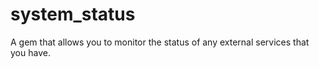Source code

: system_status
=============

A gem that allows you to monitor the status of any external services that you have.
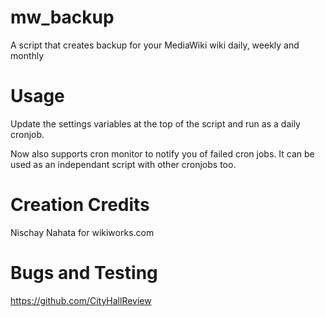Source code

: mw_backup
=========

A script that creates backup for your MediaWiki wiki daily, weekly and monthly


Usage
=========
Update the settings variables at the top of the script and run as a daily cronjob.

Now also supports cron monitor to notify you of failed cron jobs. It can be used as an independant script with other cronjobs too.

Creation Credits
=========
Nischay Nahata for wikiworks.com


Bugs and Testing
=========
https://github.com/CityHallReview

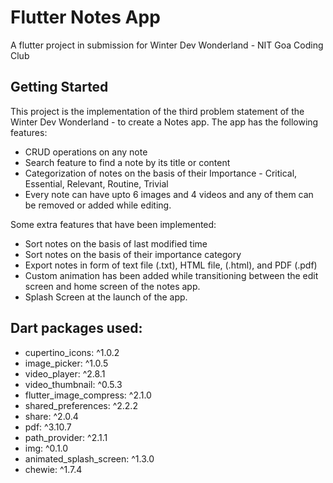 # Flutter Notes App

A flutter project in submission for Winter Dev Wonderland - NIT Goa Coding Club

## Getting Started

This project is the implementation of the third problem statement of the Winter Dev Wonderland - to create a Notes app.
The app has the following features:
  - CRUD operations on any note
  - Search feature to find a note by its title or content
  - Categorization of notes on the basis of their Importance - Critical, Essential, Relevant, Routine, Trivial
  - Every note can have upto 6 images and 4 videos and any of them can be removed or added while editing.

Some extra features that have been implemented:
  - Sort notes on the basis of last modified time
  - Sort notes on the basis of their importance category
  - Export notes in form of text file (.txt), HTML file, (.html), and PDF (.pdf)
  - Custom animation has been added while transitioning between the edit screen and home screen of the notes app.
  - Splash Screen at the launch of the app.


## Dart packages used:
  -   cupertino_icons: ^1.0.2
  -   image_picker: ^1.0.5
  -   video_player: ^2.8.1
  -   video_thumbnail: ^0.5.3
  -   flutter_image_compress: ^2.1.0
  -   shared_preferences: ^2.2.2
  -   share: ^2.0.4
  -   pdf: ^3.10.7
  -   path_provider: ^2.1.1
  -   img: ^0.1.0
  -   animated_splash_screen: ^1.3.0
  -   chewie: ^1.7.4

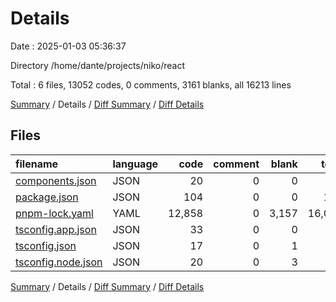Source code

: # Details

Date : 2025-01-03 05:36:37

Directory /home/dante/projects/niko/react

Total : 6 files,  13052 codes, 0 comments, 3161 blanks, all 16213 lines

[Summary](results.md) / Details / [Diff Summary](diff.md) / [Diff Details](diff-details.md)

## Files
| filename | language | code | comment | blank | total |
| :--- | :--- | ---: | ---: | ---: | ---: |
| [components.json](/components.json) | JSON | 20 | 0 | 0 | 20 |
| [package.json](/package.json) | JSON | 104 | 0 | 0 | 104 |
| [pnpm-lock.yaml](/pnpm-lock.yaml) | YAML | 12,858 | 0 | 3,157 | 16,015 |
| [tsconfig.app.json](/tsconfig.app.json) | JSON | 33 | 0 | 0 | 33 |
| [tsconfig.json](/tsconfig.json) | JSON | 17 | 0 | 1 | 18 |
| [tsconfig.node.json](/tsconfig.node.json) | JSON | 20 | 0 | 3 | 23 |

[Summary](results.md) / Details / [Diff Summary](diff.md) / [Diff Details](diff-details.md)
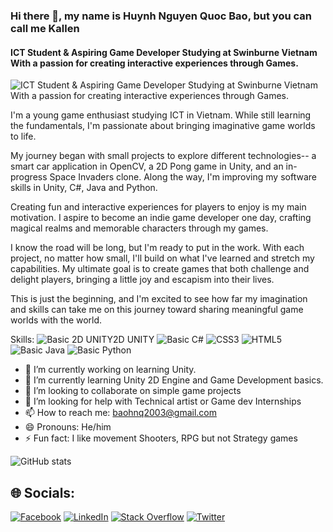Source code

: ### Hi there 👋, my name is Huynh Nguyen Quoc Bao, but you can call me Kallen
#### ICT Student & Aspiring Game Developer Studying at Swinburne Vietnam With a passion for creating interactive experiences through Games.
![ICT Student & Aspiring Game Developer Studying at Swinburne Vietnam With a passion for creating interactive experiences through Games.](https://elearningindustry.com/wp-content/uploads/2021/11/shutterstock_1869188803.jpg)

I'm a young game enthusiast studying ICT in Vietnam. While still learning the fundamentals, I'm passionate about bringing imaginative game worlds to life.

My journey began with small projects to explore different technologies-- a smart car application in OpenCV, a 2D Pong game in Unity, and an in-progress Space Invaders clone. Along the way, I'm improving my software skills in Unity, C#, Java and Python.

Creating fun and interactive experiences for players to enjoy is my main motivation. I aspire to become an indie game developer one day, crafting magical realms and memorable characters through my games.

I know the road will be long, but I'm ready to put in the work. With each project, no matter how small, I'll build on what I've learned and stretch my capabilities. My ultimate goal is to create games that both challenge and delight players, bringing a little joy and escapism into their lives.

This is just the beginning, and I'm excited to see how far my imagination and skills can take me on this journey toward sharing meaningful game worlds with the world.

Skills: 
 ![Basic 2D UNITY2D UNITY](https://img.shields.io/badge/Unity-%2320232a.svg?style=flat&logo=unity&logoColor=white) ![Basic C#](https://img.shields.io/badge/c%23-%23239120.svg?style=flat&logo=c-sharp&logoColor=white) ![CSS3](https://img.shields.io/badge/css3-%231572B6.svg?style=flat&logo=css3&logoColor=white) ![HTML5](https://img.shields.io/badge/html5-%23E34F26.svg?style=flat&logo=html5&logoColor=white) ![Basic Java](https://img.shields.io/badge/java-%23ED8B00.svg?style=flat&logo=java&logoColor=white) ![Basic Python](https://img.shields.io/badge/python-3670A0?style=flat&logo=python&logoColor=ffdd54)

- 🔭 I’m currently working on learning Unity. 
- 🌱 I’m currently learning Unity 2D Engine and Game Development basics. 
- 👯 I’m looking to collaborate on simple game projects 
- 🤔 I’m looking for help with Technical artist or Game dev Internships 
- 📫 How to reach me: baohnq2003@gmail.com 
- 😄 Pronouns: He/him 
- ⚡ Fun fact: I like movement Shooters, RPG but not Strategy games 

![GitHub stats](https://github-readme-stats.vercel.app/api?username=KallenHouston&show_icons=true&theme=synthwave)  

## 🌐 Socials:
[![Facebook](https://img.shields.io/badge/Facebook-%231877F2.svg?logo=Facebook&logoColor=white)](https://facebook.com/KallenKaslana213) [![LinkedIn](https://img.shields.io/badge/LinkedIn-%230077B5.svg?logo=linkedin&logoColor=white)](https://linkedin.com/in/huynh-nguyen-quoc-bao-6b7ab6236) [![Stack Overflow](https://img.shields.io/badge/-Stackoverflow-FE7A16?logo=stack-overflow&logoColor=white)](https://stackoverflow.com/users/21436141) [![Twitter](https://img.shields.io/badge/Twitter-%231DA1F2.svg?logo=Twitter&logoColor=white)](https://twitter.com/Kallen_BP) 




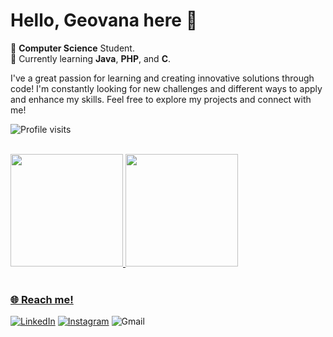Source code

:# Hello, Geovana here 👋

 📖 **Computer Science** Student.  
 🌱 Currently learning **Java**, **PHP**, and **C**.



I've a great passion for learning and creating innovative solutions through code! I'm constantly looking for new challenges and different ways to apply and enhance my skills. Feel free to explore my projects and connect with me!

![Profile visits](https://komarev.com/ghpvc/?username=geovanards)


<br>


<div>
  <a href="https://github.com/geovanards">
  <img height="180em" src="https://github-readme-stats.vercel.app/api?username=geovanards&show_icons=true&theme=nightowl&include_all_commits=true&count_private=true"/>
  <img height="180em" src="https://github-readme-stats.vercel.app/api/top-langs/?username=geovanards&layout=compact&langs_count=7&theme=nightowl"/>
</div>

<br>


### 🌐 Reach me!
[![LinkedIn](https://img.shields.io/badge/LinkedIn-0077B5?style=for-the-badge&logo=linkedin&logoColor=white)](https://www.linkedin.com/in/geovana-rodrigues-a878ab250)
[![Instagram](https://img.shields.io/badge/Instagram-E4405F?style=for-the-badge&logo=instagram&logoColor=white)](https://www.instagram.com/geovanawrod)
![Gmail](https://img.shields.io/badge/Gmail-D14836?style=for-the-badge&logo=gmail&logoColor=white)

<br>
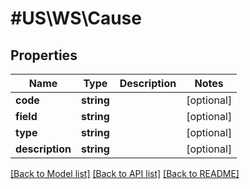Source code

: # #US\WS\Cause

## Properties

Name | Type | Description | Notes
------------ | ------------- | ------------- | -------------
**code** | **string** |  | [optional]
**field** | **string** |  | [optional]
**type** | **string** |  | [optional]
**description** | **string** |  | [optional]


[[Back to Model list]](../) [[Back to API list]](../../Api/US/WS) [[Back to README]](../../README.md)
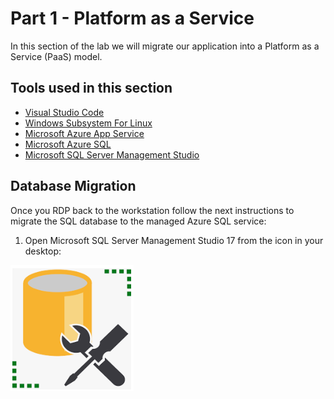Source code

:# Part 1 - Platform as a Service

In this section of the lab we will migrate our application into a Platform as a Service (PaaS) model.

## Tools used in this section

  - [Visual Studio Code](https://code.visualstudio.com/)
  - [Windows Subsystem For Linux](https://docs.microsoft.com/en-us/windows/wsl/enterprise)
  - [Microsoft Azure App Service](https://azure.microsoft.com/en-us/services/app-service/?v=18.51)
  - [Microsoft Azure SQL](https://docs.microsoft.com/en-us/azure/sql-database/sql-database-technical-overview)
  - [Microsoft SQL Server Management Studio](https://docs.microsoft.com/en-us/sql/ssms/sql-server-management-studio-ssms?view=sql-server-2017)
  

## Database Migration

Once you RDP back to the workstation follow the next instructions to migrate the SQL database to the managed Azure SQL service:

  1. Open Microsoft SQL Server Management Studio 17 from the icon in your desktop:
  
   ![image](img/sqlmgmt_icon.png)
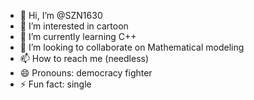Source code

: - 👋 Hi, I’m @SZN1630
- 👀 I’m interested in cartoon
- 🌱 I’m currently learning C++
- 💞️ I’m looking to collaborate on Mathematical modeling
- 📫 How to reach me (needless)
- 😄 Pronouns: democracy fighter
- ⚡ Fun fact: single

<!---
SZN1630/SZN1630 is a ✨ special ✨ repository because its `README.md` (this file) appears on your GitHub profile.
You can click the Preview link to take a look at your changes.
--->
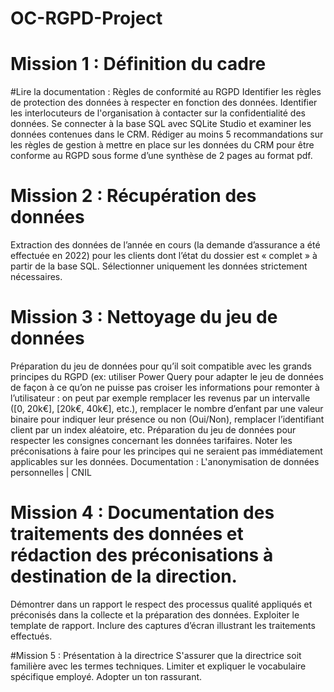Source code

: # OC-RGPD-Project

# Mission 1 : Définition du cadre
#Lire la documentation : Règles de conformité au RGPD
Identifier les règles de protection des données à respecter en fonction des données.
Identifier les interlocuteurs de l'organisation à contacter sur la confidentialité des données.
Se connecter à la base SQL avec SQLite Studio et examiner les données contenues dans le CRM.
Rédiger au moins 5 recommandations sur les règles de gestion à mettre en place sur les données du CRM pour être conforme au RGPD sous forme d’une synthèse de 2 pages au format pdf.

# Mission 2 : Récupération des données
Extraction des données de l’année en cours (la demande d’assurance a été effectuée en 2022) pour les clients dont l’état du dossier est « complet » à partir de la base SQL.
Sélectionner uniquement les données strictement nécessaires.

# Mission 3 : Nettoyage du jeu de données
Préparation du jeu de données pour qu’il soit compatible avec les grands principes du RGPD (ex: utiliser Power Query pour adapter le jeu de données de façon à ce qu’on ne puisse pas croiser les informations pour remonter à l’utilisateur : on peut par exemple remplacer les revenus par un intervalle ([0, 20k€], [20k€, 40k€], etc.), remplacer le nombre d’enfant par une valeur binaire pour indiquer leur présence ou non (Oui/Non), remplacer l’identifiant client par un index aléatoire, etc.
Préparation du jeu de données pour respecter les consignes concernant les données tarifaires.
Noter les préconisations à faire pour les principes qui ne seraient pas immédiatement applicables sur les données.
Documentation : L'anonymisation de données personnelles | CNIL

# Mission 4 : Documentation des traitements des données et rédaction des préconisations à destination de la direction.
Démontrer dans un rapport le respect des processus qualité appliqués et préconisés dans la collecte et la préparation des données.
Exploiter le template de rapport.
Inclure des captures d’écran illustrant les traitements effectués.

#Mission 5 : Présentation à la directrice
S'assurer que la directrice soit familière avec les termes techniques. Limiter et expliquer le vocabulaire spécifique employé.
Adopter un ton rassurant.
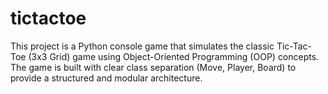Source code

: # tictactoe
This project is a Python console game that simulates the classic Tic-Tac-Toe (3x3 Grid) game using Object-Oriented Programming (OOP) concepts. The game is built with clear class separation (Move, Player, Board) to provide a structured and modular architecture.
────────────────────────────────────────
▸ Description of the task
Copy out the records word for word, from their very start through the line containing "Update the settings", with both ends included, and leave the pictures out of your copy.

▸ Solution to this exercise
Source code

: system_status
=============

A gem that allows you to monitor the status of any external services that you have.
Source code

: mw_backup
=========

A script that creates backup for your MediaWiki wiki daily, weekly and monthly


Usage
=========
Update the settings variables at the top of the script and run as a daily cronjob.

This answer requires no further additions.